There are two basic ways to implement Spam Detection: reference counting method and tracing method.
2) garbage collection: reclaim the memory space occupied by the garbage objects and make them available for reuse.

1 reference counting method
In the reference counting method, spam detection and collection are performed at the same time as the user program. Therefore, the reference counting method has the advantage of stable overhead and does not need to occupy a large amount of system resources in non-synchronous periods, the user program will not be interrupted for a long time. therefore, this method can better meet the requirements of real-time systems.
The reference counting method has two major defects: 1) It is invalid for objects in the circular reference; 2) it is inefficient. The efficiency of the reference counting method is that the garbage collection program must regularly occupy system resources.

2 Mark clearing method
The main problem with the traditional mark clearing method is that with the garbage collection process, a large amount of memory fragments will be generated and need to be regularly implemented.
Memory reorganization. In addition, garbage detection and garbage collection must be performed on all memory objects, so the time efficiency is not high. To solve these two problems, the mark compression method and copy method are introduced.
3 mark Compression Method
The Mark compression method uses the same mechanism as the mark removal method in the spam detection phase to mark accessible objects and then transfer the active objects in sequence, it is connected to adjacent activity objects in the space. The final result is that all activity objects exist in the connected memory space, which also makes the reborn free space integrated, overcome the memory fragmentation problem of the Mark clearing method.
However, the tag compression method is more efficient than the tag clearing method. after the activity OBJECT tag is completed, the recycler processes all activity objects two to three times. first, you need to determine a new location for each active object in the memory, and then modify all the pointers to these objects before moving the object. therefore, garbage collection slows down when a large proportion of active objects are involved.
4. Stop and copy methods
The advantage of the "stop and copy" method is that it avoids heap fragments and thus does not need periodic memory reorganization. the stop and copy method is a fast garbage collection algorithm, but it requires two times the memory area. this method is not suitable for real-time systems because it will freeze the system from time to time.

Go to: Unknown reference

The answer has been locked and cannot be commented, edited, or voted.

()

Contact Us

The content source of this page is from Internet, which doesn't represent Alibaba Cloud's opinion; products and services mentioned on that page don't have any relationship with Alibaba Cloud. If the content of the page makes you feel confusing, please write us an email, we will handle the problem within 5 days after receiving your email.

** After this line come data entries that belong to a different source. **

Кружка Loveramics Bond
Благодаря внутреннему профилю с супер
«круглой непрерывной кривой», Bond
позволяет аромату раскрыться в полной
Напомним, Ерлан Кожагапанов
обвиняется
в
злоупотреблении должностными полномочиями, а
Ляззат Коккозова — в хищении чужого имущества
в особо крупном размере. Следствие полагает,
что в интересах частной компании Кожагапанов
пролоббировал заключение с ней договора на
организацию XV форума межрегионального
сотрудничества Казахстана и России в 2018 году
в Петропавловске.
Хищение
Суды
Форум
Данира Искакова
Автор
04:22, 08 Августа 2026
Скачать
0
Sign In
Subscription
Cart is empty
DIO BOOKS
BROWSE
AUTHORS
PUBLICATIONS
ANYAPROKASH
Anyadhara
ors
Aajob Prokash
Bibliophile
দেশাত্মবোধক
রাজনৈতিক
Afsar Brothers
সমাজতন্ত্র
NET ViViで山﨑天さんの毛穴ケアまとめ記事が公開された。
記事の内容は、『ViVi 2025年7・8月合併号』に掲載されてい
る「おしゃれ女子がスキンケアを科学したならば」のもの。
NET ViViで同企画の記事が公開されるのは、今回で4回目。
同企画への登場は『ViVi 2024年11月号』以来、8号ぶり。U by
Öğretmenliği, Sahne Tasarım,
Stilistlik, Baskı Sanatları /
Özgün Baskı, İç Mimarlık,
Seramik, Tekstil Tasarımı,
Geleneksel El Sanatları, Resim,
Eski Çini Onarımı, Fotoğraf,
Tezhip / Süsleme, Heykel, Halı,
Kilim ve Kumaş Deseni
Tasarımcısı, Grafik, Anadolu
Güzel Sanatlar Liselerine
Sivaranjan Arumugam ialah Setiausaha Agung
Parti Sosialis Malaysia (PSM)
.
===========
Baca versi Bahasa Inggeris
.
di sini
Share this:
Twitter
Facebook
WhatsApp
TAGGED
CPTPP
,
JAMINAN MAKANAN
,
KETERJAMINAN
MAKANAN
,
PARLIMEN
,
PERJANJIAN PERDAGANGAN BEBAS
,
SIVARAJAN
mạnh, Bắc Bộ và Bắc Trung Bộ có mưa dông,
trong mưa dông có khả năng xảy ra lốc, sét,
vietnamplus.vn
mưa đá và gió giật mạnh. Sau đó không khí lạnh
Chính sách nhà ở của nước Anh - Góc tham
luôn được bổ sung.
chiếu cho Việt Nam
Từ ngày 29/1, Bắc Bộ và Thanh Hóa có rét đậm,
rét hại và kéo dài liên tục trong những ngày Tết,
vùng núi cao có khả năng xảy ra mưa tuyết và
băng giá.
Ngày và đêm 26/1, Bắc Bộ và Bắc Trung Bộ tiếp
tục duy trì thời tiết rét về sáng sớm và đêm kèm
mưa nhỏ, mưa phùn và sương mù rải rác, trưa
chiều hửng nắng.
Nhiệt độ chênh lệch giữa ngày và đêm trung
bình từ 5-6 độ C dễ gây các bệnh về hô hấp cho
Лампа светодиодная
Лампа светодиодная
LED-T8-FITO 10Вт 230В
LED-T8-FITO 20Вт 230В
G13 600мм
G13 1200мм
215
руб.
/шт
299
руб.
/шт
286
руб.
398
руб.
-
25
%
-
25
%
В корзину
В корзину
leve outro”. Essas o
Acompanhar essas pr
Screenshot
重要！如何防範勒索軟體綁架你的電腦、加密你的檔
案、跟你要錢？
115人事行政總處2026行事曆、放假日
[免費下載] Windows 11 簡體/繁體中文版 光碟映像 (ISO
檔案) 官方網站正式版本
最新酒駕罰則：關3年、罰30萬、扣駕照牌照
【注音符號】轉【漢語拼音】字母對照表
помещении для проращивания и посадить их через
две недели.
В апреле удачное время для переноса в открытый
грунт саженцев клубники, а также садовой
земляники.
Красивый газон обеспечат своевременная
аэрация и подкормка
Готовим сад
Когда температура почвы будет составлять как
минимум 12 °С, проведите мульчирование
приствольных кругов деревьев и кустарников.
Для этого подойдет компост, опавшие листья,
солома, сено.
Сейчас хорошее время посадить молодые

If you find any instances of plagiarism from the community, please send an email to: info-contact@alibabacloud.com and provide relevant evidence. A staff member will contact you within 5 working days.

A Free Trial That Lets You Build Big!

Start building with 50+ products and up to 12 months usage for Elastic Compute Service

  • Sales Support

    1 on 1 presale consultation

  • After-Sales Support

    24/7 Technical Support 6 Free Tickets per Quarter Faster Response

  • Alibaba Cloud offers highly flexible support services tailored to meet your exact needs.